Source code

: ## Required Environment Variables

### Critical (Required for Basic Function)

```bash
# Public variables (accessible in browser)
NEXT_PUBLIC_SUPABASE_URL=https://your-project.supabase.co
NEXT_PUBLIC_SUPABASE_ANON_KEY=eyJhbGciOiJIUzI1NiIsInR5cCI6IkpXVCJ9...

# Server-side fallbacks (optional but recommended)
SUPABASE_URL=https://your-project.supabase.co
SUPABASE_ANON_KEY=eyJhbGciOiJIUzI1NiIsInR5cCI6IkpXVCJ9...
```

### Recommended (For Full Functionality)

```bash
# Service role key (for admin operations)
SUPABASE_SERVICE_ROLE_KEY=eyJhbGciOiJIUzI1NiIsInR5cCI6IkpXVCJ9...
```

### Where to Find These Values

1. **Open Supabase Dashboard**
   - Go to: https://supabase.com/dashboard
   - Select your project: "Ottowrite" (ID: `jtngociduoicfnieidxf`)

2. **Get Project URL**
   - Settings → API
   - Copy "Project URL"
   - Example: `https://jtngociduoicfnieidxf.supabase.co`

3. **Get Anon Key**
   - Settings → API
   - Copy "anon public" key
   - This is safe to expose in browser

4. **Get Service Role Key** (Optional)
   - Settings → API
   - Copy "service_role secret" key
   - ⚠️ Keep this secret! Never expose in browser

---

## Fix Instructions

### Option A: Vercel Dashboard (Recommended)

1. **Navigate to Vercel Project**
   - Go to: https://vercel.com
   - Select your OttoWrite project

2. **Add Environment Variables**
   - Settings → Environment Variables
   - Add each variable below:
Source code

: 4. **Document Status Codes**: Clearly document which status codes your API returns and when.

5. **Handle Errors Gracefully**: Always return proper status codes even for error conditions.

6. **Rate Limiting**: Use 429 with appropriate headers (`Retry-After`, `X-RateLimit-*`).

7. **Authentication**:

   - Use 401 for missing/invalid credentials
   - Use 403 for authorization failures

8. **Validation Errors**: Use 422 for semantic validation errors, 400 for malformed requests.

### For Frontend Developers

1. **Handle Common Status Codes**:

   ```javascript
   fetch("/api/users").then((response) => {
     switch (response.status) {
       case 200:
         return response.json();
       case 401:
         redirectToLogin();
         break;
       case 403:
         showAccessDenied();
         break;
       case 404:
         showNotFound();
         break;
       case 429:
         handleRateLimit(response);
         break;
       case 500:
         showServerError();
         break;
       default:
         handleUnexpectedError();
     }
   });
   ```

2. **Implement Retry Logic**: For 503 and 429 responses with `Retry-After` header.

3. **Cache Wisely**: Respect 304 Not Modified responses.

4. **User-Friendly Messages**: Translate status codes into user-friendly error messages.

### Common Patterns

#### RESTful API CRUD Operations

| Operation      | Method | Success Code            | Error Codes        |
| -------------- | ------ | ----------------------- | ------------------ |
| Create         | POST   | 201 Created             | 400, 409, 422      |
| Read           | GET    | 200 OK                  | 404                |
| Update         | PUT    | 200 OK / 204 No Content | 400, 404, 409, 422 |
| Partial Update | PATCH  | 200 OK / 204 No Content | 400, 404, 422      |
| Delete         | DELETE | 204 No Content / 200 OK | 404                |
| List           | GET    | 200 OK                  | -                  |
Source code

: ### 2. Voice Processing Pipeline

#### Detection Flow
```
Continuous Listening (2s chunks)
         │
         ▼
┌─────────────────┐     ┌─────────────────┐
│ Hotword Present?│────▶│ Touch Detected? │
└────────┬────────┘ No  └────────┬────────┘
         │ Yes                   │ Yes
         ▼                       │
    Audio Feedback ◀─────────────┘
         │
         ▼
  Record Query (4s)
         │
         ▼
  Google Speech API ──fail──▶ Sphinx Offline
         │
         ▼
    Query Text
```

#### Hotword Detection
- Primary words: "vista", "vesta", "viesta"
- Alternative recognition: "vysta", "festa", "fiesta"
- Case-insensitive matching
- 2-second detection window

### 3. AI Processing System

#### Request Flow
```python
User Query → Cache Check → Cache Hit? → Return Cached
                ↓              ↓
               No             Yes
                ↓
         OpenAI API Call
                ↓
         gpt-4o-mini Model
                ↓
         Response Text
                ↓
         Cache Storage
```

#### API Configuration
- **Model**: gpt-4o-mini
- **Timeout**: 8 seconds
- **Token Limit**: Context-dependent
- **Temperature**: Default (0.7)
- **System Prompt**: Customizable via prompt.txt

++++++++

**Problem requirements:**
Filter the entries and copy each line with "Content".

**Solution to this exercise:**
| Update         | PUT    | 200 OK / 204 No Content | 400, 404, 409, 422 |
| Partial Update | PATCH  | 200 OK / 204 No Content | 400, 404, 422      |
| Delete         | DELETE | 204 No Content / 200 OK | 404                |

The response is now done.